两人一时沉默无语,惟有残酒沿着桌脚一滴一滴落在地上的声音。
“还记得在陈留的时候吗?”过了许久,韦璧悠悠道来。
“记得。”
“那时候我们三人一同骑马去大河边看日落,还互诉心愿来着……他自不必说,江山在眼,宏图在胸。而你呢……我记得,横戈立马,驰骋疆场,建勋立业……我呢,我还想当御史大夫呢,调鼎天下……”韦璧遥思当年,唇边凝起一个淡淡的笑容:“这话怎么说来着……英雄意气,壮怀激烈?那时候我们何等意气风发,何曾把儿女情长略放在心上?现在可好,日子越过越回去了……特别是我,我最没出息了!我其实挺稀罕她的,我真的挺稀罕她的!”韦璧苦笑几声,将头埋在膝上,双肩微微颤抖:“宏远……我们都一样。我失去绮雯了,你呢……你也得不到她,得不到了!”
白子安听韦璧说话,心头一跳,他猛然起身拽着韦璧的衣领就将他往上拉:“你说什么?什么意思?你说啊!”
“什么意思?你是真不明白还是假不明白……你和皇上堪比手足兄弟,彼此相亲了那么多年,你难道还不了解他?他富有天下,除了皇位还有什么不可以给你的?还有女人!是他的女人!什么要顾忌太后,什么要再想想……你见过他为女人费心吗?你见过吗?我告诉你……他早就看上她了!宏远……你死心吧!”韦璧双目通红,手臂在空中乱舞,他压在心头一直想对白子安说的话,正好借着酒意,酣畅淋漓地释放出来。

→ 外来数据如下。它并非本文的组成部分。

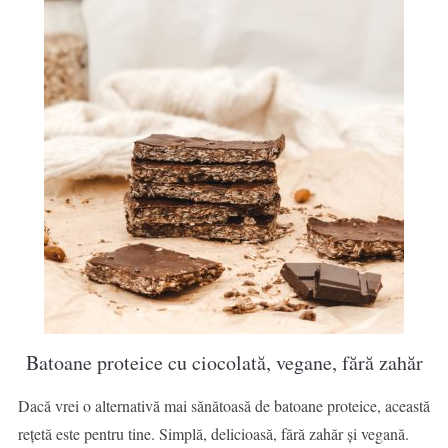
Batoane proteice cu ciocolată, vegane, fără zahăr
Dacă vrei o alternativă mai sănătoasă de batoane proteice, această
rețetă este pentru tine. Simplă, delicioasă, fără zahăr și vegană.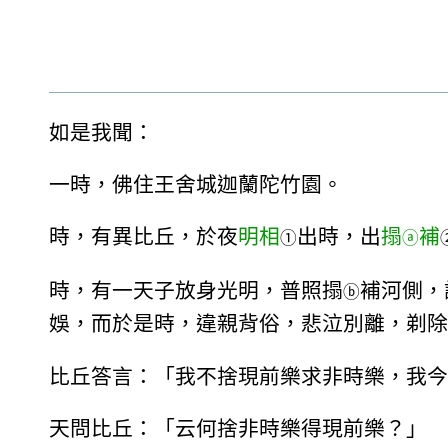
如是我聞：
一時，佛住王舍城迦蘭陀竹園。
時，有異比丘，於夜
明相
出時，出
搨
補
①
ⓐ
時，有一天子放身光明，普照搨
補河側，
ⓑ
娛，而於是時，違親背俗，悲泣別離，剃除
比丘答言：「我不捨現前樂求非時樂，我今
天問比丘：「云何捨非時樂得現前樂？」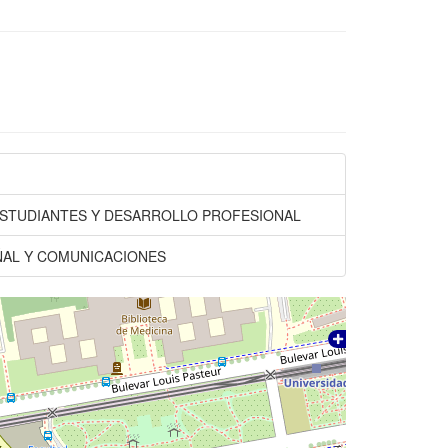
ESTUDIANTES Y DESARROLLO PROFESIONAL
EÑAL Y COMUNICACIONES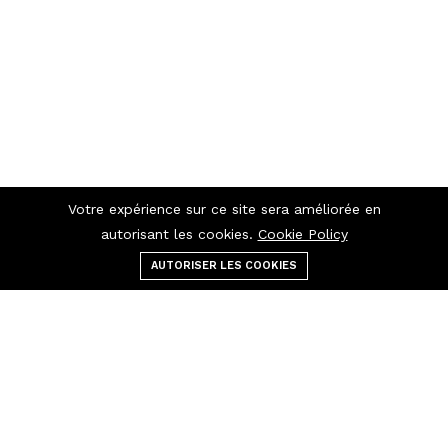
Votre expérience sur ce site sera améliorée en
autorisant les cookies.
Cookie Policy
AUTORISER LES COOKIES
Menu
catégories
Rechercher
panier
Contactez-nous
Raccourcis
Appelez-nous 24/7
Politique de confidentialité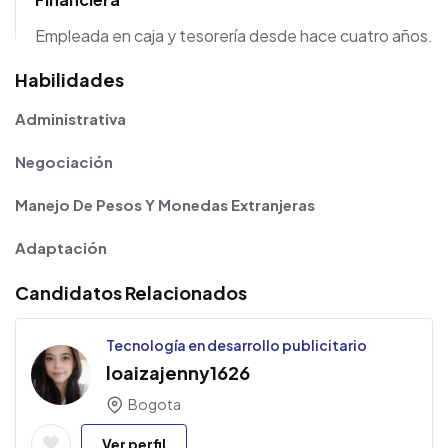
Empleada en caja y tesorería desde hace cuatro años.
Habilidades
Administrativa
Negociación
Manejo De Pesos Y Monedas Extranjeras
Adaptación
Candidatos Relacionados
Tecnología en desarrollo publicitario
loaizajenny1626
Bogota
Ver perfil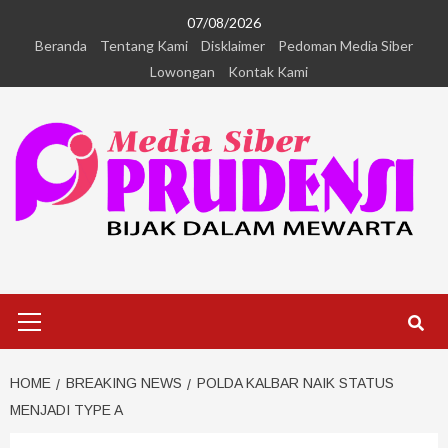
07/08/2026
Beranda
Tentang Kami
Disklaimer
Pedoman Media Siber
Lowongan
Kontak Kami
HOME
BREAKING NEWS
POLDA KALBAR NAIK STATUS
MENJADI TYPE A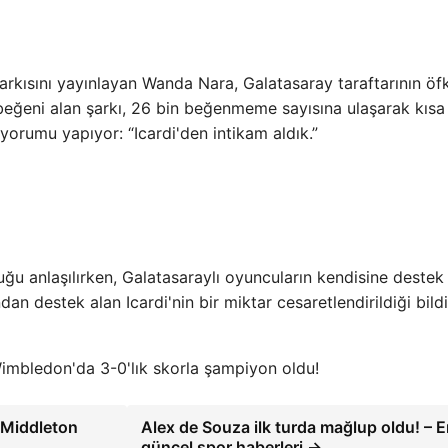
arkısını yayınlayan Wanda Nara, Galatasaray taraftarının öf
beğeni alan şarkı, 26 bin beğenmeme sayısına ulaşarak kısa
 yorumu yapıyor: “Icardi'den intikam aldık.”
duğu anlaşılırken, Galatasaraylı oyuncuların kendisine destek
n destek alan Icardi'nin bir miktar cesaretlendirildiği bildir
imbledon'da 3-0'lık skorla şampiyon oldu!
 Middleton
Alex de Souza ilk turda mağlup oldu! – 
güncel spor haberleri →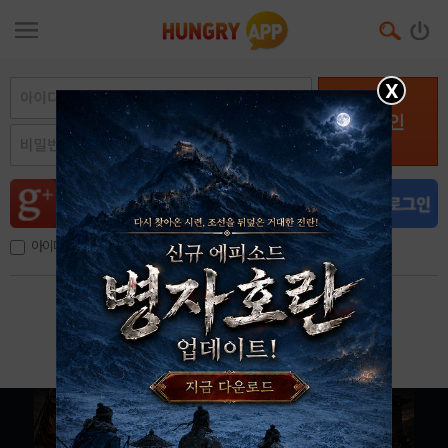
X
로그인
아이디, 이메일 저장
아이디 / 비밀번호 찾기
회원가입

“不会……不会!”白子安突然手上脱力,轻轻地将他放开,缓缓地向后退了好几步。
韦璧踉跄着走近来,口齿不清地嚷嚷:“怎么不会?我跟你说,这男女之事,瞒得过你这个雏儿,还能瞒得过本侯我吗?赵地藩事为什么要你亲自去理?你什么时候又见过王舟对哪个御前宫婢这般客气周到?你难道从来没有瞧见过他看她的眼神吗?他想要的东西……不管是江山,还是美人,从来都是志在必得,你敢去争吗?你敢吗?不要说你,就是那咄咄逼人的驸马爷也只敢跟你我较较劲,皇上若一旦下旨封她为妃,他邢鉴连一个屁都不敢放,你也一样!”
白子安背脊发麻,胸口像是被巨石压着一般。寒山执马……虹桥护美……乐申的话……所有的回忆,所有的细节兜头兜脑而来,他双脚一软,跌坐在榻上。
白子安低头呆坐片刻,突然发疯一般地冲了出去。韦璧醉眼惺忪,伸手去拦,被他撞得人仰马翻,“诶哟”一声倒在地上,酒意上涌,索性摊开手脚,呼呼大睡。
白子安冲到门外,翻身上马,怒喝一声,那马奔如流星,转眼就来到东司马门前。
“驭!”他勒马急停,遥遥望着内廷连绵的瓦檐,黝深起伏,与黑夜延伸到了一处。